English from down under: fair dinkum !

English from down under: Fair dinkum !
Australian English has words which have meanings you do not expect. Examples are "fair dinkum" (meaning: 'of course I am telling the truth') and "You little ripper !" (meaning: 'Words of praise fail me' ) or "Not my bowl of rice" (meaning: 'Not my cup of tea' or 'I don't like it'). There also Australian words which have a completely different meaning in British English and American English which can lead to very confusing answers.

Cook
Imagine you ask the question, "Where's the cook?" when you are in London then the answer is most likely "He is cooking a meal in the kitchen". In Australia the question could result in a completely different answer. In Australia the answer could be "I don't have a wife. I am not married". In Australia the word "cook" refers to one's wife instead of someone who works in a kitchen preparing food.

Duchess
Imagine asking the question "Where's the duchess?" when you are in a stately manor in the Cotswolds. In England the answer will most likely result in "The lady of manor is not at home". The word "duchess" refers to a woman of peerage. In Australia the answer could be "There is no duchess in this house". In Australian English the word "duchess" refers to a sideboard. So the question can result in a confusing answer if you are not familiar with the Australian meaning of the word "duchess".

Butcher
In England asking the question, "Where's the butcher?" will result in someone pointing you in the direction of shop where you can buy meat. In Australia you would not be directed to a shop where you can buy meat. You would be directed to a boozer or a pub. In Australian English the word "butcher" refers to small glass of beer.

Snag
In the UK the word "snag" has several meanings. It refers to an unexpected or hidden obstacle or drawback. A sentence could be "There's one small snag". It could also refer to a sharp angular or snagged projection. A sentence could be "When I raised my binoculars to a snag, or a jagged top of a broken burned-out tree I found myself locked in a gaze with a female on her nest."

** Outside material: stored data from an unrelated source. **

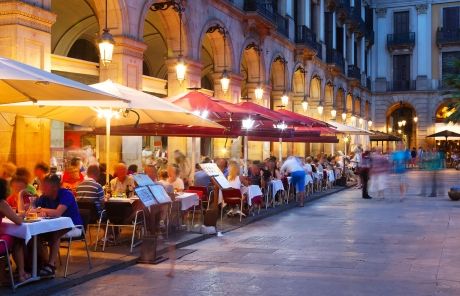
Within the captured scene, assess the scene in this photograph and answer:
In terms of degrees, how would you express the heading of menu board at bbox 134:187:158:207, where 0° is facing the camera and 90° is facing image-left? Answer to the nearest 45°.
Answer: approximately 315°

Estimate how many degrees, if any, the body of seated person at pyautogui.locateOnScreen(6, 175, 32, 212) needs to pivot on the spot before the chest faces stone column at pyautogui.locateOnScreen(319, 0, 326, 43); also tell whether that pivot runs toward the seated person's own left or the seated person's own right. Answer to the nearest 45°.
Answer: approximately 90° to the seated person's own left

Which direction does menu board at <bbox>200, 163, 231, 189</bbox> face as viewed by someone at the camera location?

In the US a "snag" means something completely different. The word "snag" refers to a 'dead tree' like in the sentence "Dozens of species of birds and mammals use standing snags for nesting.". Snag is also used as an abbreviation so as to refer to particular type of man. In street lingo snag stands for "Sensitive New Age Gay". It is the modern term for a effeminated metrosexual. In Australia the word "snag" has a meaning which has no resemblance to the meanings of the word in American English or British English. In Australian English the word "snag" refers to a sausage.

The meaning of a word can greatly differ depending on the country in which you are at that particular point in time. So fair dinkum I would be a drongo if I do not understand a sandgroper. They would probably think of me as not the full quid. What a right plonker they would think me to be. And that's not my bowl of rice.